Purpose : Diabetes-induced downregulation of LXRα signaling results in elevated retinal cholesterol levels and increased inflammation. In turn, elevated free cholesterol levels promote the formation of cholesterol crystals (CC). In atherosclerotic disease, CC have been shown to increase inflammation, cause complement activation and cell death. The role of CC in the pathogenesis of DR remains unknown and represents the main focus of this study.

Methods : In vivo CC were imaged in 6-month-old control db/dm and db/db mice using Scanning Electron Microscopy and quantified by semiquantitative ranking score system. Retinal cholesterol levels were measured using liquid chromatography mass spectrometry. DR progression was assayed using acellular capillary formation. Bovine retinal endothelial cells (BREC) and APRE-19 cells were treated with CC (2mg/ml) for 24hrs or CC sequestering drug, alpha cyclodextrin (α-CD) (10nM), for 30mins. Quantitative Real Time PCR (qRTPCR) was used to assay reverse cholesterol transport (RCT) pathway activation (ABCA1, ABCG1), complement pathway (C5aR) involvement and inflammation (ICAM1, IL8, IL6, MCP1 and E selectin). Trypan blue exclusion assay was used to measure cell death.

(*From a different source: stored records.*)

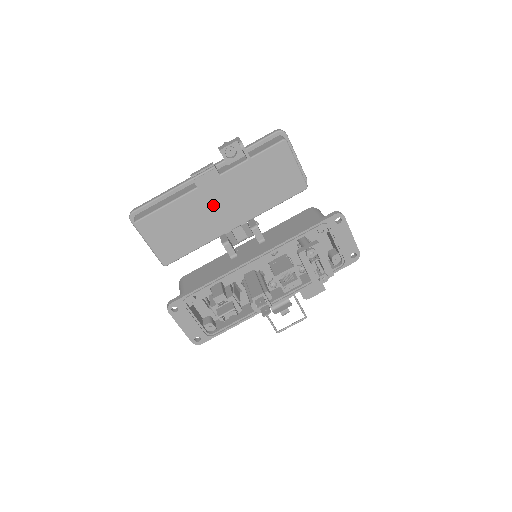
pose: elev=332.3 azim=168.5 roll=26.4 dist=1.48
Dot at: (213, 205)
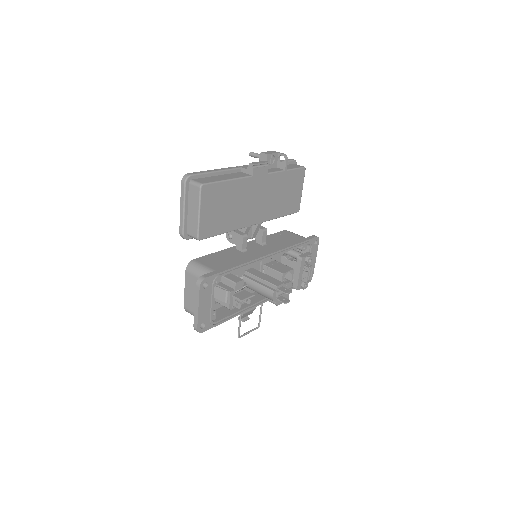
Dot at: (253, 197)
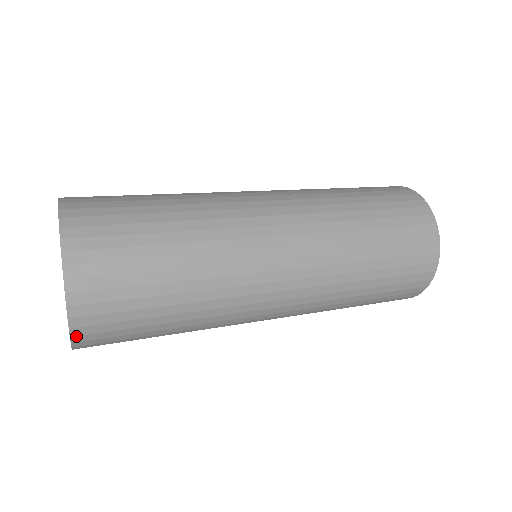
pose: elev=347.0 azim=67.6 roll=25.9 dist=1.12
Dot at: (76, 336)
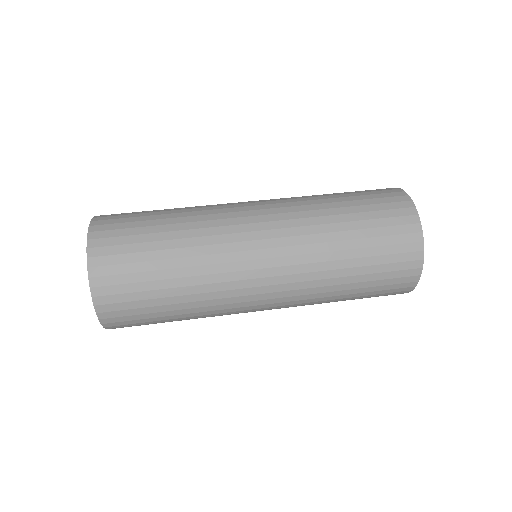
Dot at: (110, 328)
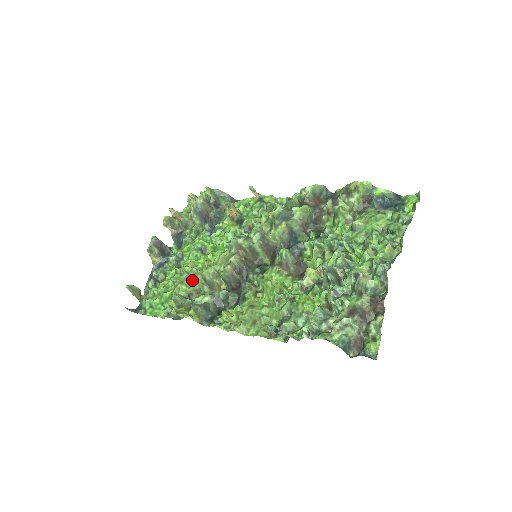
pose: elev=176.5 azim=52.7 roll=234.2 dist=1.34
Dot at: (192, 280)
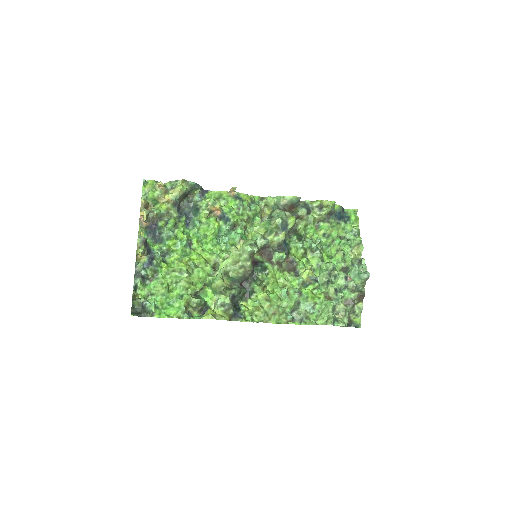
Dot at: (198, 279)
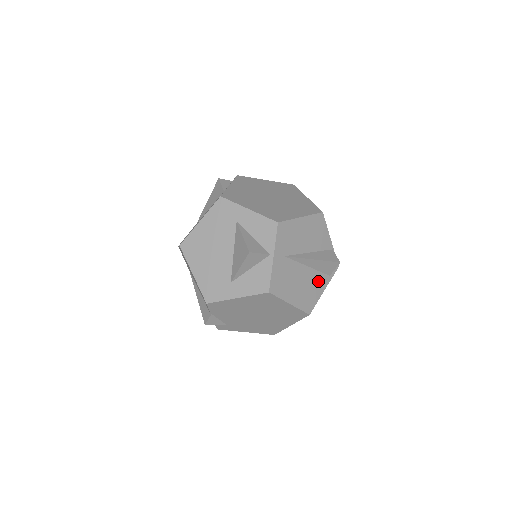
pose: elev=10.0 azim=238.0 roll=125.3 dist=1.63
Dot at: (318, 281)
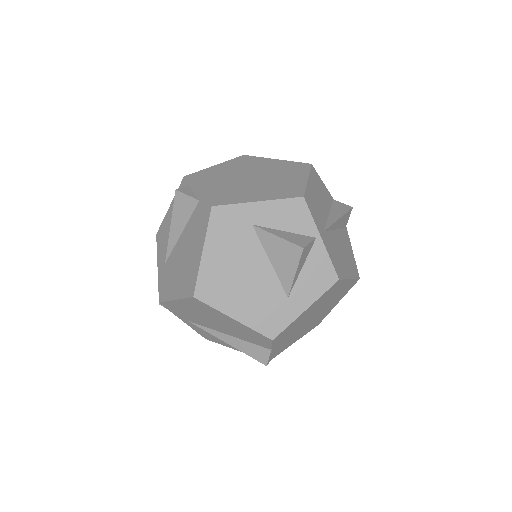
Dot at: (345, 240)
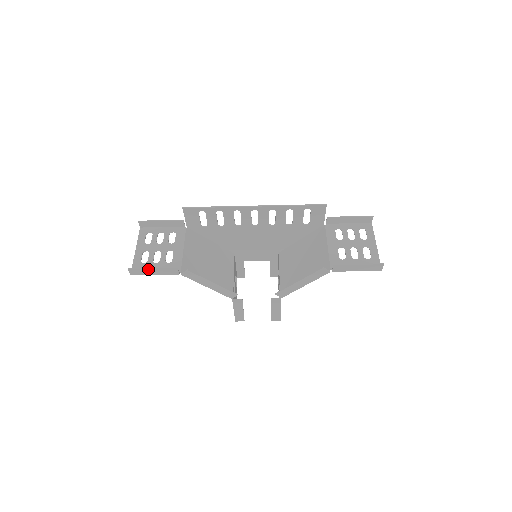
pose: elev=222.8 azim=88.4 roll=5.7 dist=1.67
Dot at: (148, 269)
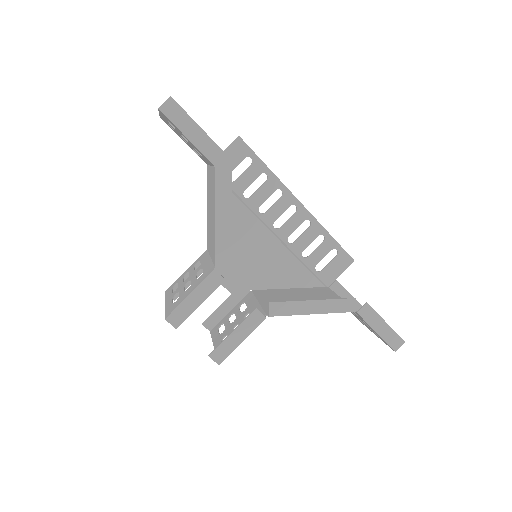
Dot at: (192, 121)
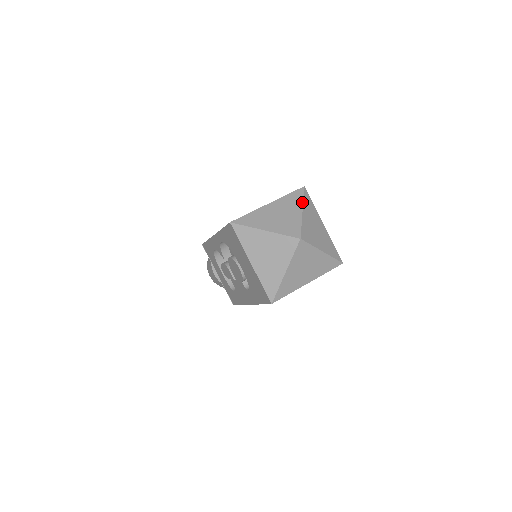
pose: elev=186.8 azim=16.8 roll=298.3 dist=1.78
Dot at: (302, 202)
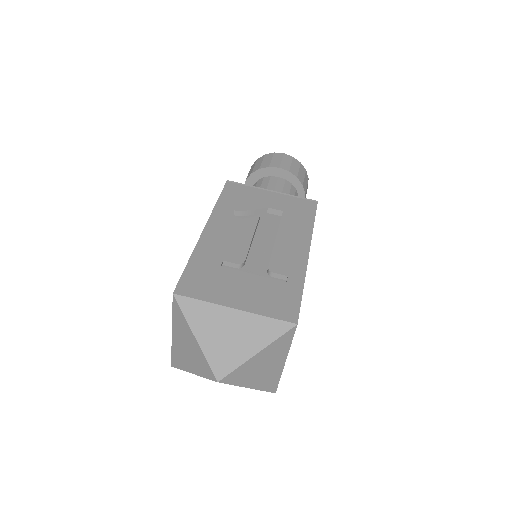
Dot at: (186, 323)
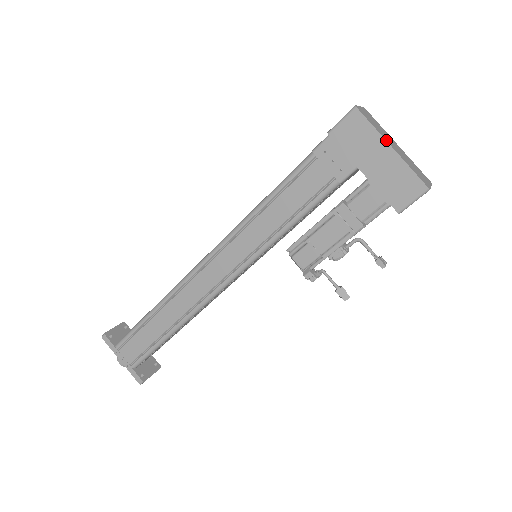
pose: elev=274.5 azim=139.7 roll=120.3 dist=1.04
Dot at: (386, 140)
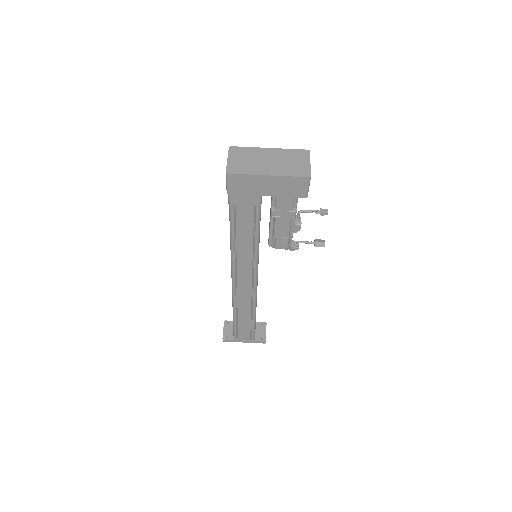
Dot at: (261, 174)
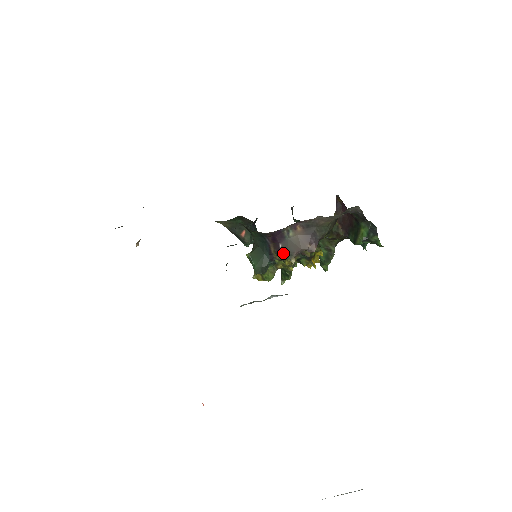
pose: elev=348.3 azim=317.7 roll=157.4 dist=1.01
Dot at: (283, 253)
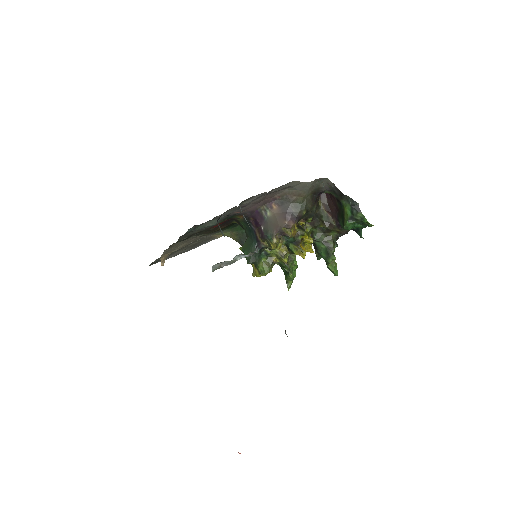
Dot at: (265, 235)
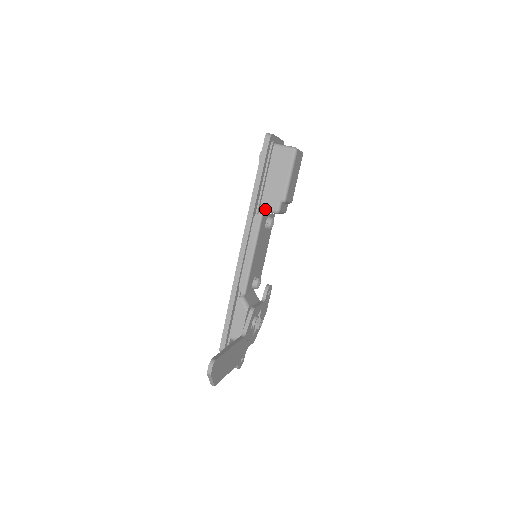
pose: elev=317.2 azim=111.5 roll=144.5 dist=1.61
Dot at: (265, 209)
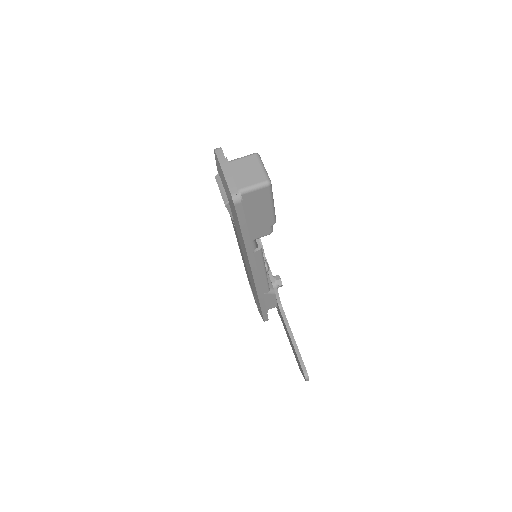
Dot at: (257, 239)
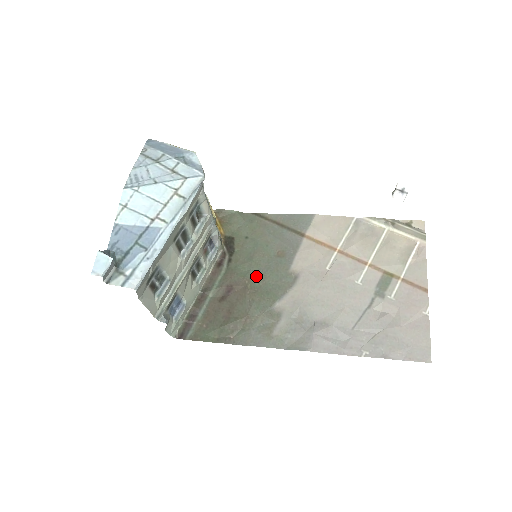
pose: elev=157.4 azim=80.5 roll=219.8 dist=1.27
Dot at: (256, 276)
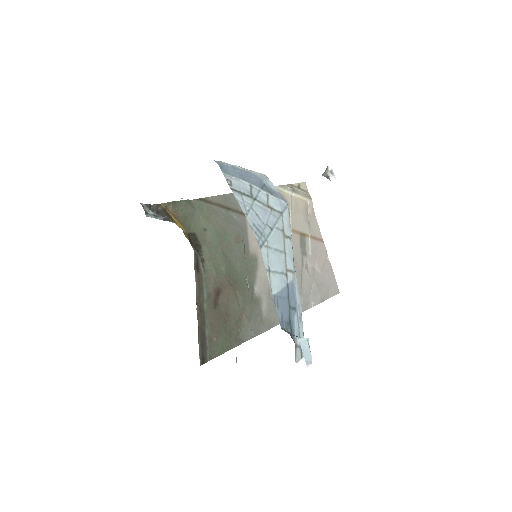
Dot at: (231, 269)
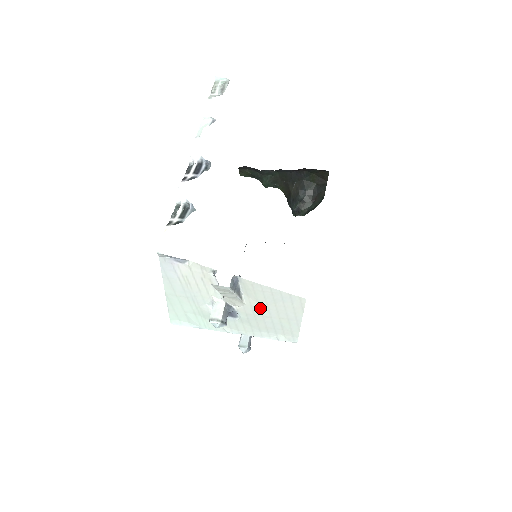
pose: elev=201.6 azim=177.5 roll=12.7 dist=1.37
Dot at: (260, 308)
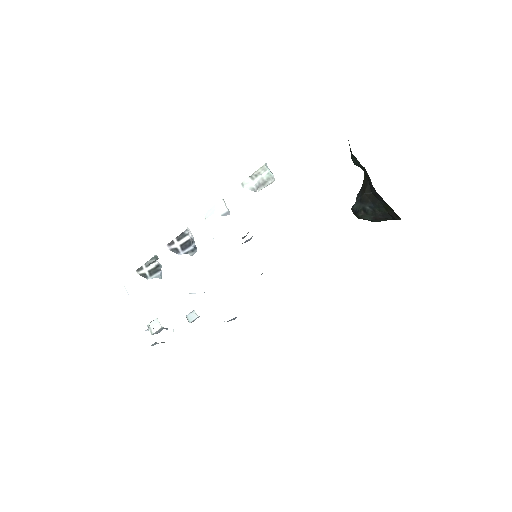
Dot at: occluded
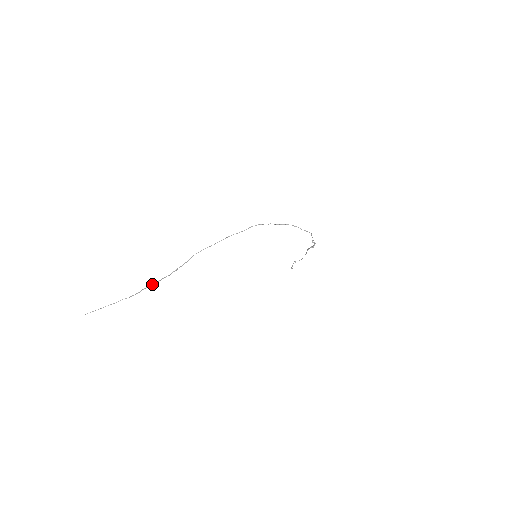
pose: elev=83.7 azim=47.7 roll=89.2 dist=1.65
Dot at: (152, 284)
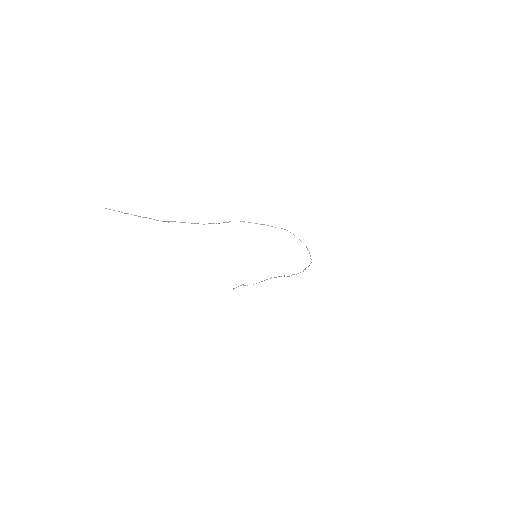
Dot at: (184, 222)
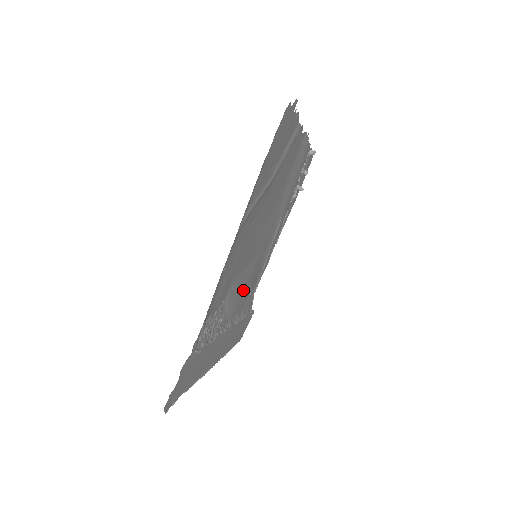
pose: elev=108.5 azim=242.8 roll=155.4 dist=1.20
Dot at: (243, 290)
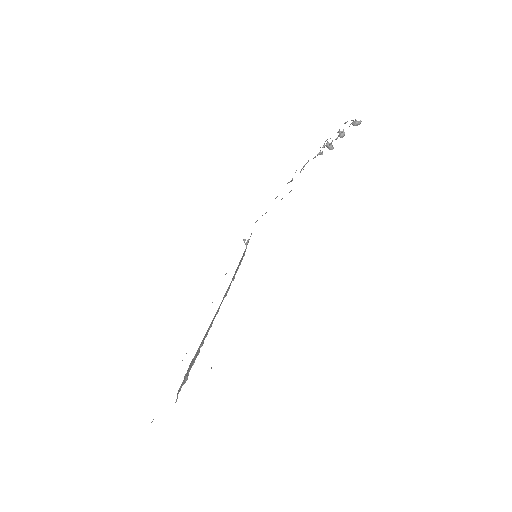
Dot at: occluded
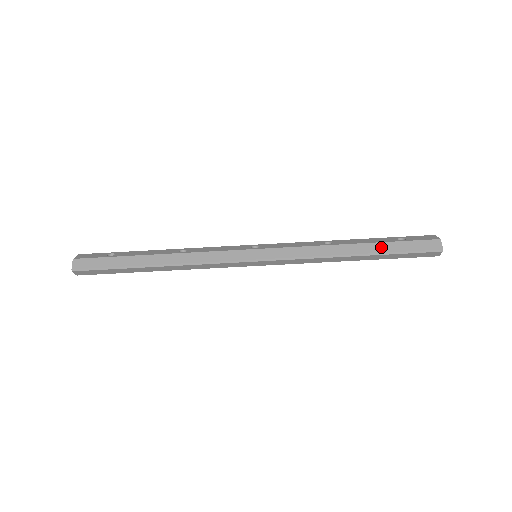
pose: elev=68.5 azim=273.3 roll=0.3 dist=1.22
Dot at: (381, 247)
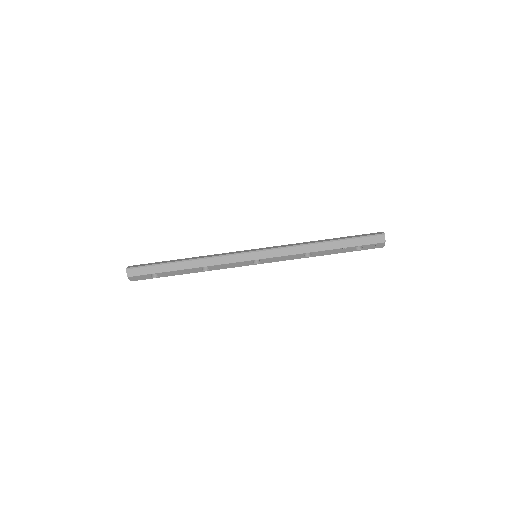
Dot at: (342, 238)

Results : Diabetes-induced downregulation of LXRα leads to increased retinal cholesterol (p<0.001), inflammation (p<0.001) and acellular inflammation (p<0.001). This elevation in retinal cholesterol and inflammation levels promoted the in vivo formation of CC (5±3 per field in diabetic vs. 0±0 in non-diabetic control mice). In vivo pharmacological activation of LXRα signaling reduced diabetes-induced cholesterol accumulation (p<0.01; n=4). Moreover, treatment with CC in BREC and ARPE19 increased expression of the complement component receptor C5aR (p=0.015; n=3), inflammation (ICAM1, IL8, IL6, MCP1 and E selectin; p<0.001; n=3) and cell death (p=0.008; n=3). Treatment with α-CD reduced CC-induced inflammation in retinal barrier cells (p<0.01; n=3).

Conclusions : Diabetes-induced elevated retinal cholesterol levels result in the formation of pro-inflammatory and cell death inducing CC. Treatment strategies to lower retinal cholesterol levels and prevent CC formation (LXRα activation, statins), or to dissolve CC (α-CD) can offer a promising and effective therapeutic solution for the management of DR progression.

This is a 2020 ARVO Annual Meeting abstract.